Chemical Industry Political Spending Surges

As Congress rushes to complete a new law that would seek to “reform” the decades-old Toxic Substances Control Act of 1976, political spending by chemical companies and their trade association has reached record levels, according to a new analysis by the Environmental Working Group.  

Based on data provided by the Center for Responsive Politics and company and association lobbying disclosure forms filed with the House of Representatives and Senate, EWG found that Dow, Dupont, BASF, 3M, Honeywell and Koch Industries and the companies they hire to lobby Congress spent $48.6 million last year to lobby legislators, up from $39.6 million in 2010.

These six companies and the American Chemistry Council, the industry trade association, spent $63 million on lobbying last year, up from $49.7 million in 2010.  This figure includes spending by companies hired by the ACC and the chemical companies to lobby Congress. This increase in spending comes at the same time that lobbying dollars, in general, are in decline.


As soon as next week, Rep. John Shimkus (R-Ill.), chairman of the Environment and Economy subcommittee of the House Energy and Commerce Committee, may schedule a mark-up session to work on the Chemicals in Commerce Act, draft legislation he introduced in February of this year.  Backed by the chemical industry, the Chemicals in Commerce Act would allow more chemicals into the marketplace without adequate safety reviews and in some cases weaken the the Toxic Substances Control Act  -- TSCA for short. 

The Chemicals in Commerce Act is one of two proposals now before Congress that would change the way chemicals are regulated.  The Chemical Safety Improvement Act, championed by Sens. Tom Udall (D-N.M.) and David Vitter (D-La.), was introduced in the Senate last May and is also weaker than current law.

Although disclosure laws don’t demand that lobbying expenditures be tied to specific bills, the disclosure forms EWG reviewed show that most of the funds disclosed by these companies and their associations are being spent to influence chemical safety legislation.

Forms filed last year by the ACC and lobbying firms it engaged disclosed total expenditures of $14.4 million. Forms disclosing lobbying expenditures of $13.7 million made reference to the Chemical Safety Improvement Act or “Toxic Substances Control Act Modernization.”

EWG tracked political contributions by company and association political action committees and by individual lobbyists who work for them.

Like lobbying expenditures, political contributions by chemical companies and the ACC have surged in recent years. Over the course of the 2012 election cycle, they gave over $1 million to members of Congress on House and Senate committees with jurisdiction over chemical safety laws. In this year's election cycle, they have already given $549,599 and are on track to double their contributions when compared to 2012.

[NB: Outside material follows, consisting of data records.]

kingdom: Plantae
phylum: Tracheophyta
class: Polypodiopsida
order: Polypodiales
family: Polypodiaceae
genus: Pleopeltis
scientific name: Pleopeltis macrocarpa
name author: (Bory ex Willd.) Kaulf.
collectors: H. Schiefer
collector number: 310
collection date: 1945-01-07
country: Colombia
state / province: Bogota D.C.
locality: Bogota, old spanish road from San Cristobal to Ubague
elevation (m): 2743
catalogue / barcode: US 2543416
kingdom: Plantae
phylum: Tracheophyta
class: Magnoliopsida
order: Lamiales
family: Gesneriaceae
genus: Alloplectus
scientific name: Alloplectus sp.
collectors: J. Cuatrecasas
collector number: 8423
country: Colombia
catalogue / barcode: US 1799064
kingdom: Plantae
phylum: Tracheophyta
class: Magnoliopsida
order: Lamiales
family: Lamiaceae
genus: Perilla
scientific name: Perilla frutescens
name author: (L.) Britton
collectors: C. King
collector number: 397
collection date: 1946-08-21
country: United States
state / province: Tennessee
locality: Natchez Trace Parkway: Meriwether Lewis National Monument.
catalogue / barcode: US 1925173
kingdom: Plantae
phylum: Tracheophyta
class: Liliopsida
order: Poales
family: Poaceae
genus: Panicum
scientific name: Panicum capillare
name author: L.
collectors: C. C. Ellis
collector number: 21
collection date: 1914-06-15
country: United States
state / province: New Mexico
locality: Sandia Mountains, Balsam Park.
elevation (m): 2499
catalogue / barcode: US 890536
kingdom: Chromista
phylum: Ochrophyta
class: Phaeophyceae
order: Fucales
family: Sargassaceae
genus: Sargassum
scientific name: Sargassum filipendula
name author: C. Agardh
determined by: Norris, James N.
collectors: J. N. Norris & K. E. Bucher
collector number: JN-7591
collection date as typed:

Shimkus, who drafted the Chemicals in Commerce bill and chairs the Energy and Commerce subcommittee that has jurisdiction over chemical safety legislation, was the second largest beneficiary of the members sitting on relevant committees during these two elections cycles.  He has received $69,998.

Rep. Fred Upton (R-Mich.), chairman of the House Energy and Commerce Committee, was the largest beneficiary with donations totaling $73,555, while committee member Rep. John Barrow (D-Ga.) came in at third with $63,500 in contributions.

When looking at all members of Congress who received contributions from the political action committees controlled by ACC and these companies, House Speaker John Boehner was the single largest beneficiary.  Boehner knocked Upton out of the number one seat, receiving a total of $79,500 over the past two election cycles.

Sen. Tom Udall (D-N.M.), a member of the Senate Environment and Public Works Committee and lead Democrat on the Chemical Safety Improvement Act, as well as Sens. Mark Pryor (D-Ark.), Mary Landrieu (D-La.) and James Inhofe (R-Okla.), who co-sponsored the bill, also received significant industry support.  The ACC has run television ads in support of Udall and other Democrats who supported this legislation.

EWG looked into the contributions made by individuals who work at ACC and the chemical companies and were listed as having lobbied on chemical safety reform. Many association and chemical company lobbyists donated money on their own behalf and to their employer’s political action committee, and in some cases, recipients of that money overlapped.

The Toxics Substance Control Act of 1976, which now regulates chemical safety, is badly broken. As EWG noted last week, the U.S. Environmental Protection Agency says that about 1,000 chemicals currently used in commerce may pose hazards to human health and the environment. But this law does not give EPA the power to conduct rigorous investigations of the safety of these chemicals, demand new data or take them off the market if they are unsafe.